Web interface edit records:
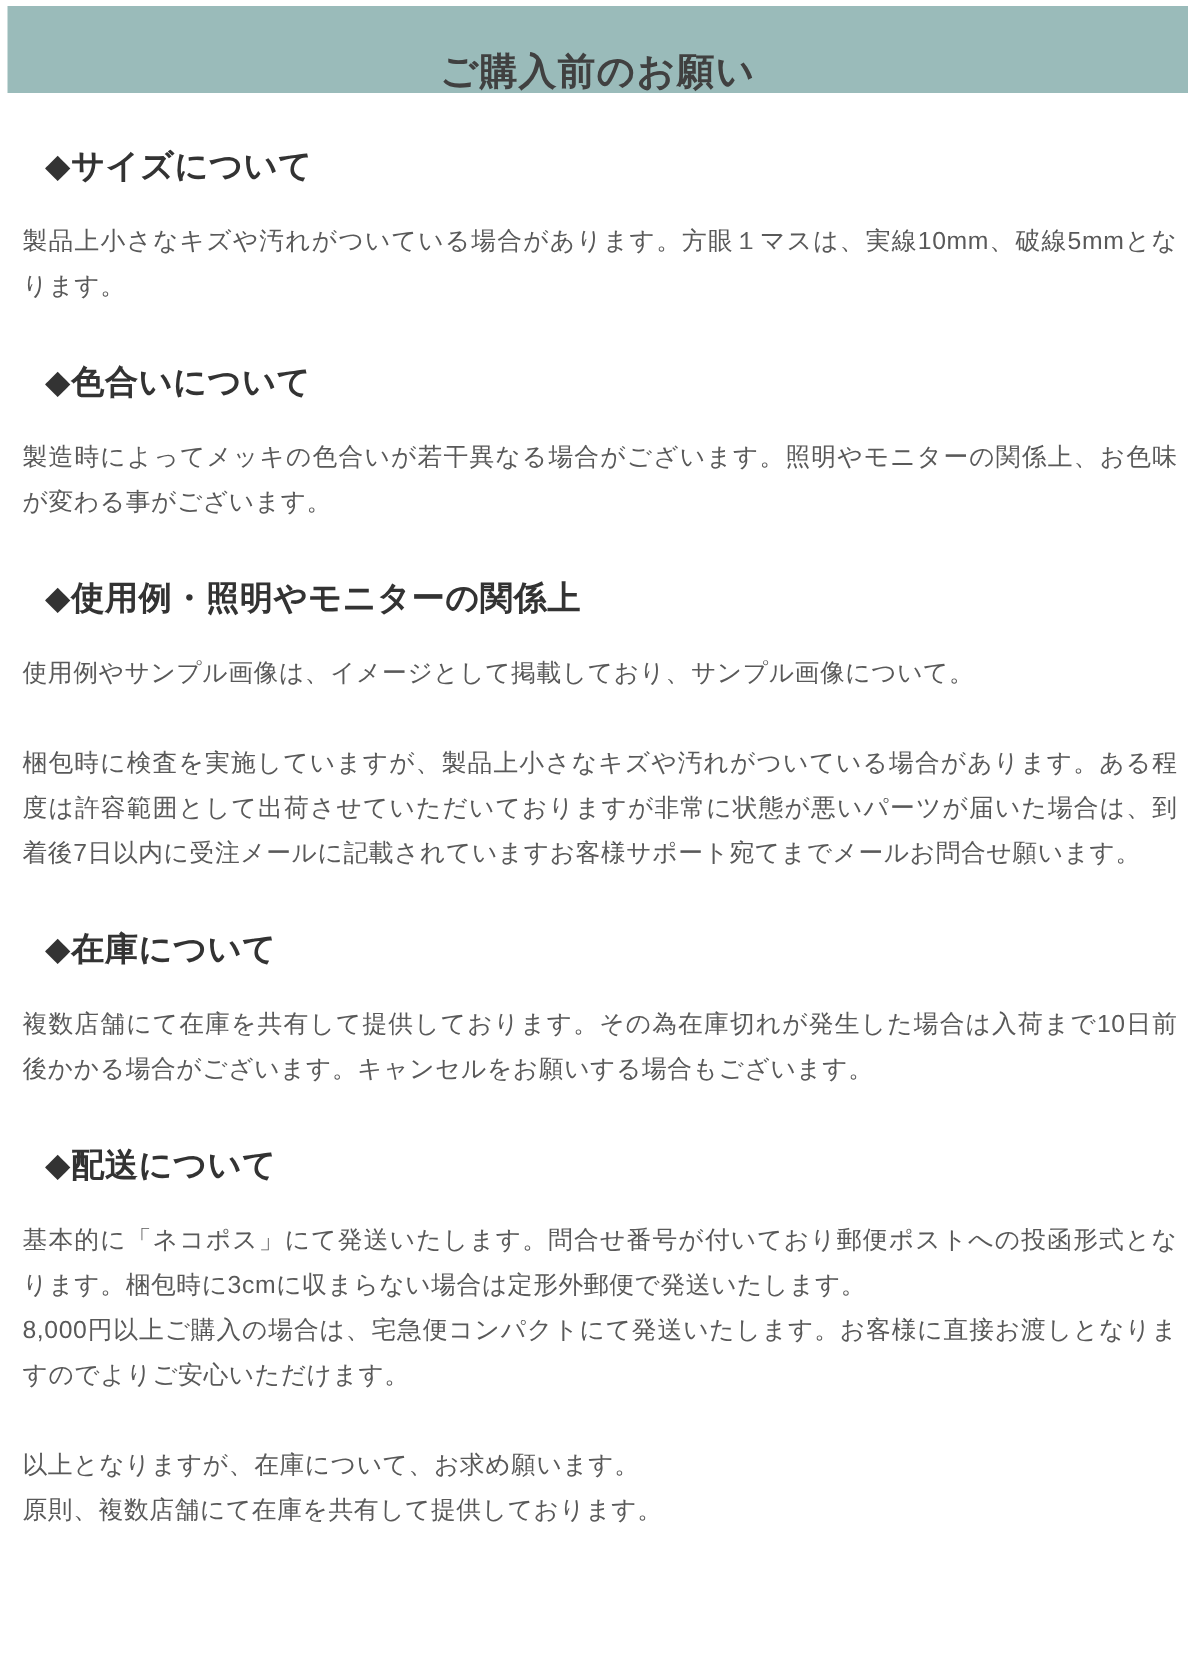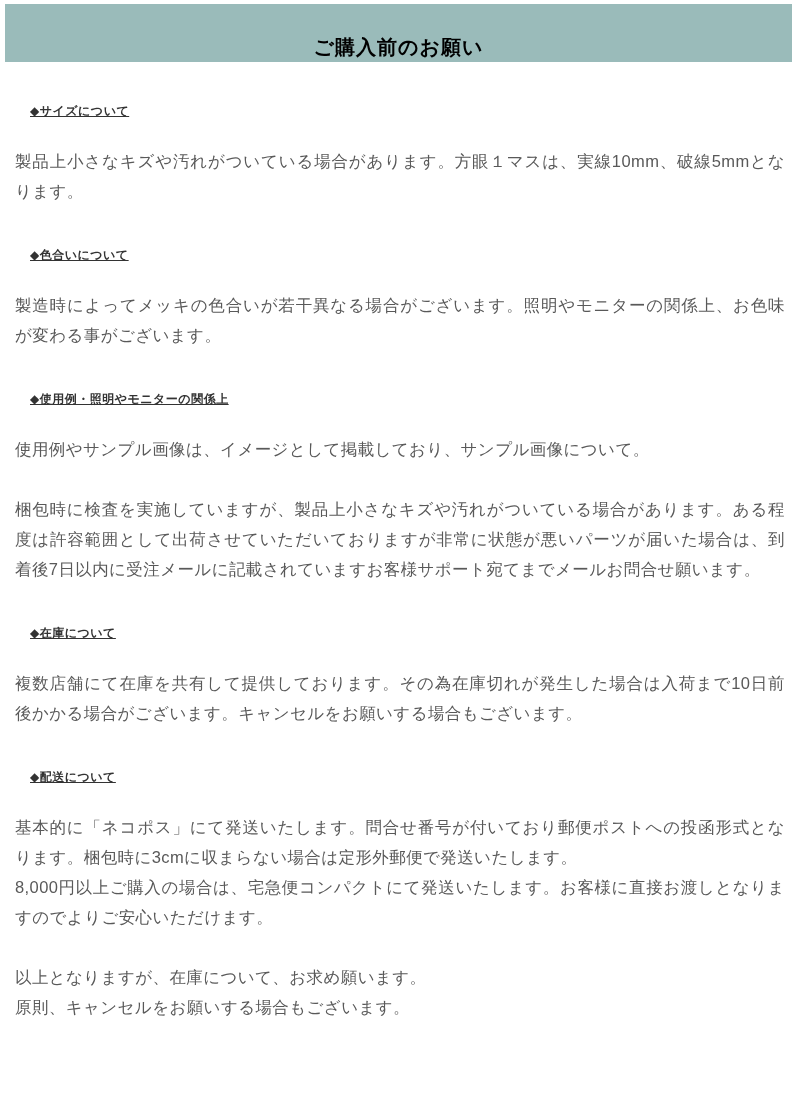--- a/index.html
+++ b/index.html
@@ -28,8 +28,8 @@
     justify-content: center;
   }
   .banner-title {
-    color: #000000;
-    font-size: 20px;
+    color: #404040;
+    font-size: 25px;
     font-weight: bold;
     letter-spacing: 1px;
     margin-top: 28px;

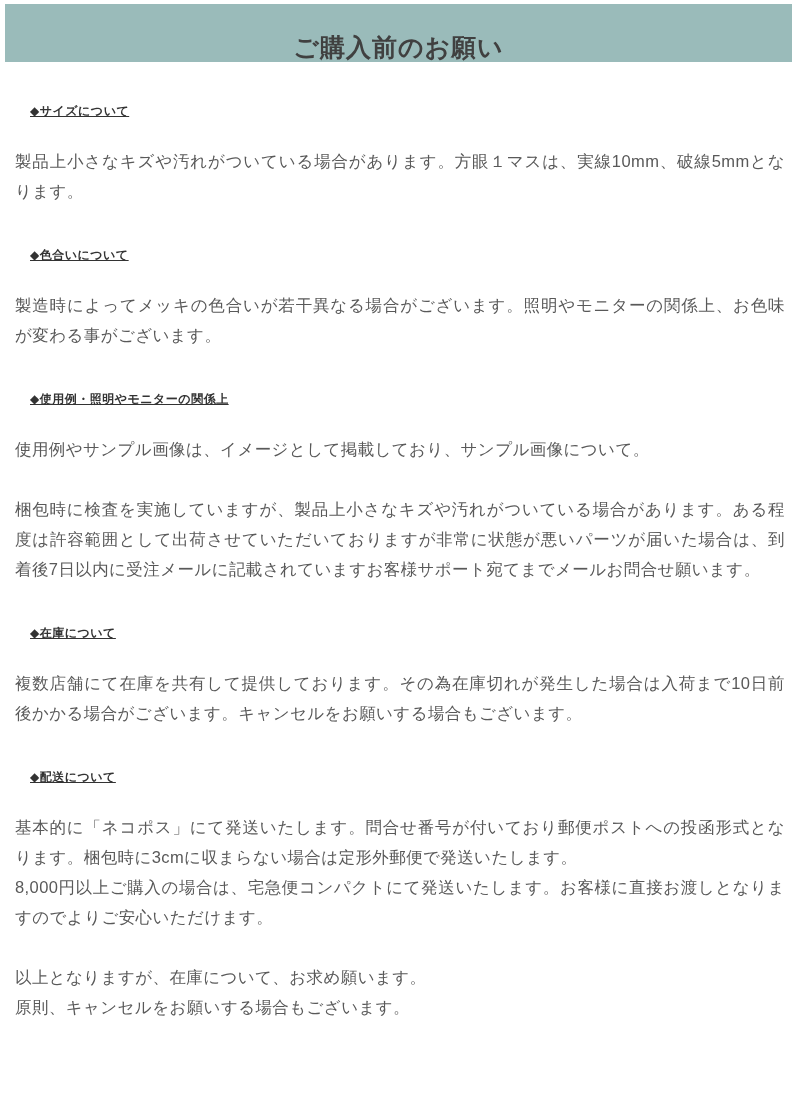--- a/index.html
+++ b/index.html
@@ -40,12 +40,11 @@
   .sec-h {
     margin: 34px 0 20px 0;
     padding-left: 15px;
-    font-size: 12px;
+    font-size: 22px;
     line-height: 30px;
     font-weight: bold;
     color: #333333;
     letter-spacing: 0.5px;
-    text-decoration: underline;
   }
   .para-group {
     margin: 0 0 30px 0;

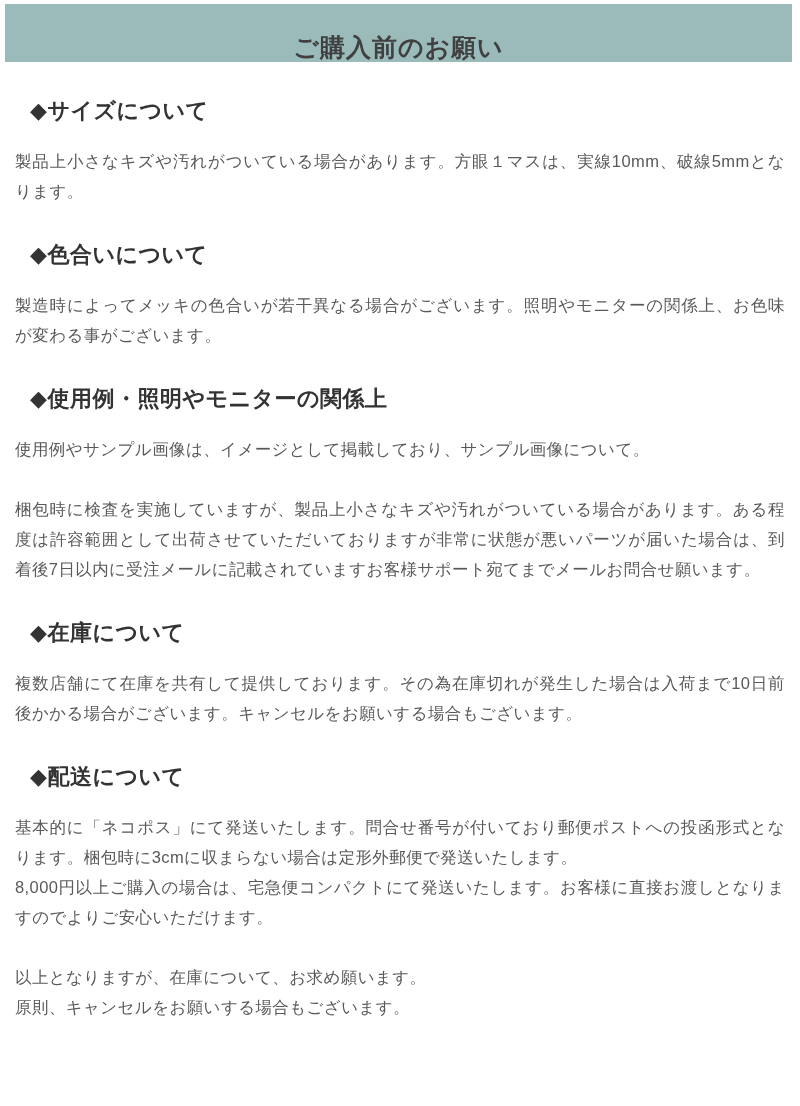--- a/index.html
+++ b/index.html
@@ -116,7 +116,7 @@
 
     <div class="para-group closing">
       <p class="para">以上となりますが、在庫について、お求め願います。</p>
-      <p class="para">原則、キャンセルをお願いする場合もございます。</p>
+      <p class="para">原則、複数店舗にて在庫を共有して提供しております。</p>
     </div>
 
   </main>

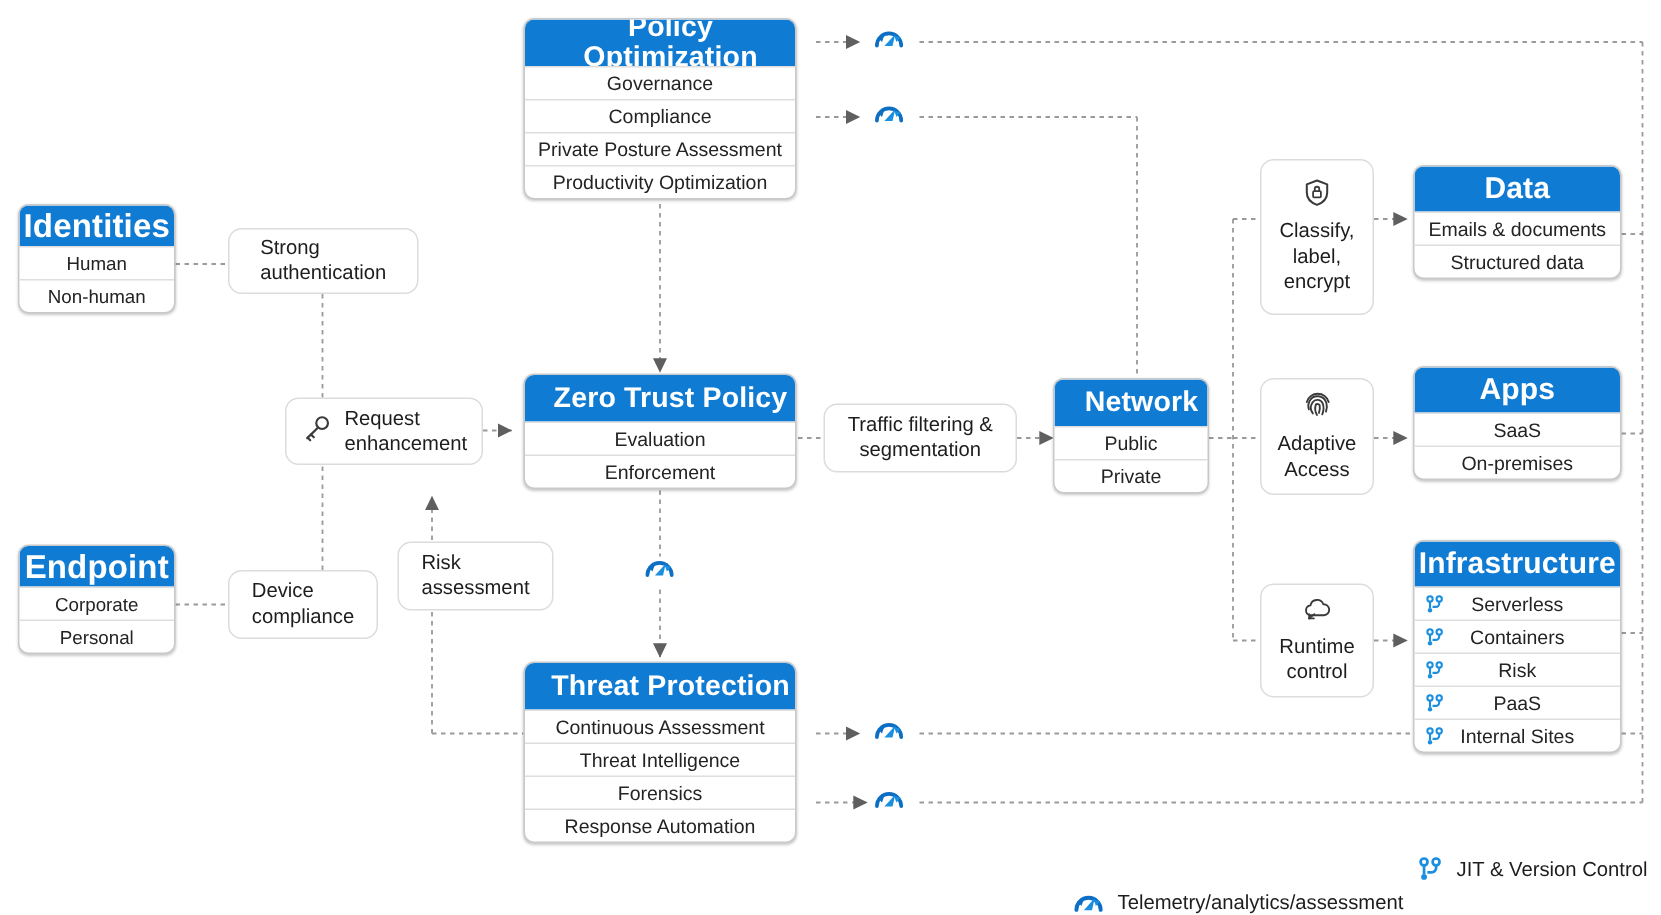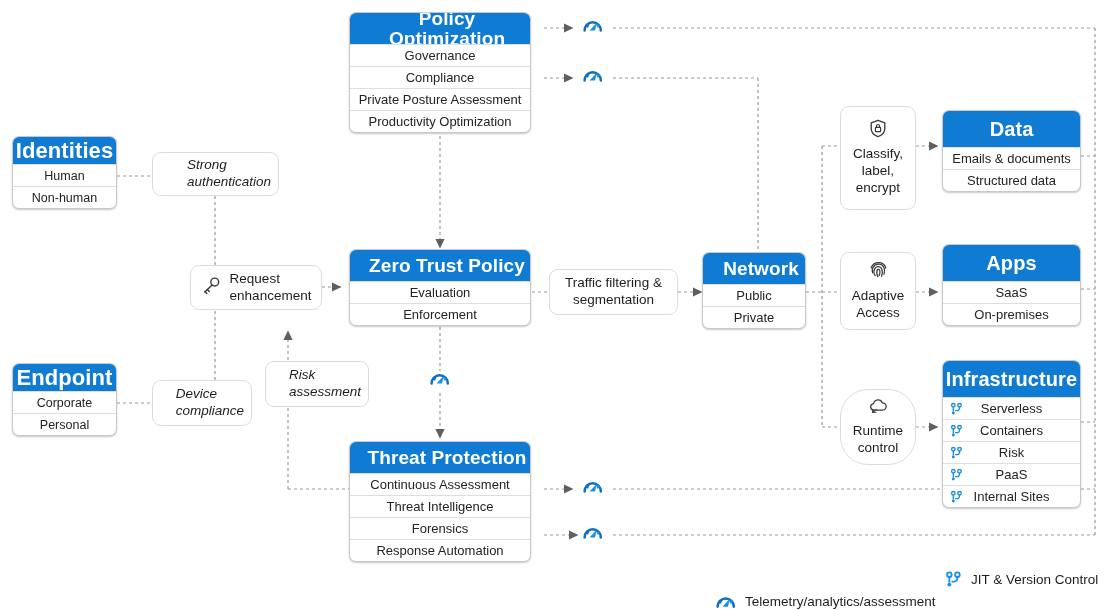--- a/index.html
+++ b/index.html
@@ -54,7 +54,7 @@
   .card.sm .row{font-size:12.5px;height:21px;}
   .card.md .hdr{font-size:19px;height:31px;padding-left:14px;}
   .card.md .row{font-size:13px;height:21px;}
-  .card.lg .hdr{font-size:20px;height:36px;}
+  .card.lg .hdr{font-size:20px;height:30px;}
   .card.lg .row{font-size:13px;height:21px;}
 
   .row .jit{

TRY IT
Your reply must reproduce all of the entries exactly and contain no pictures.

YOUR SOLUTION
--- a/index.html
+++ b/index.html
@@ -28,8 +28,8 @@
     justify-content: center;
   }
   .banner-title {
-    color: #000000;
-    font-size: 20px;
+    color: #404040;
+    font-size: 25px;
     font-weight: bold;
     letter-spacing: 1px;
     margin-top: 28px;

--- a/index.html
+++ b/index.html
@@ -40,12 +40,11 @@
   .sec-h {
     margin: 34px 0 20px 0;
     padding-left: 15px;
-    font-size: 12px;
+    font-size: 22px;
     line-height: 30px;
     font-weight: bold;
     color: #333333;
     letter-spacing: 0.5px;
-    text-decoration: underline;
   }
   .para-group {
     margin: 0 0 30px 0;

--- a/index.html
+++ b/index.html
@@ -116,7 +116,7 @@
 
     <div class="para-group closing">
       <p class="para">以上となりますが、在庫について、お求め願います。</p>
-      <p class="para">原則、キャンセルをお願いする場合もございます。</p>
+      <p class="para">原則、複数店舗にて在庫を共有して提供しております。</p>
     </div>
 
   </main>

--- a/index.html
+++ b/index.html
@@ -54,7 +54,7 @@
   .card.sm .row{font-size:12.5px;height:21px;}
   .card.md .hdr{font-size:19px;height:31px;padding-left:14px;}
   .card.md .row{font-size:13px;height:21px;}
-  .card.lg .hdr{font-size:20px;height:36px;}
+  .card.lg .hdr{font-size:20px;height:30px;}
   .card.lg .row{font-size:13px;height:21px;}
 
   .row .jit{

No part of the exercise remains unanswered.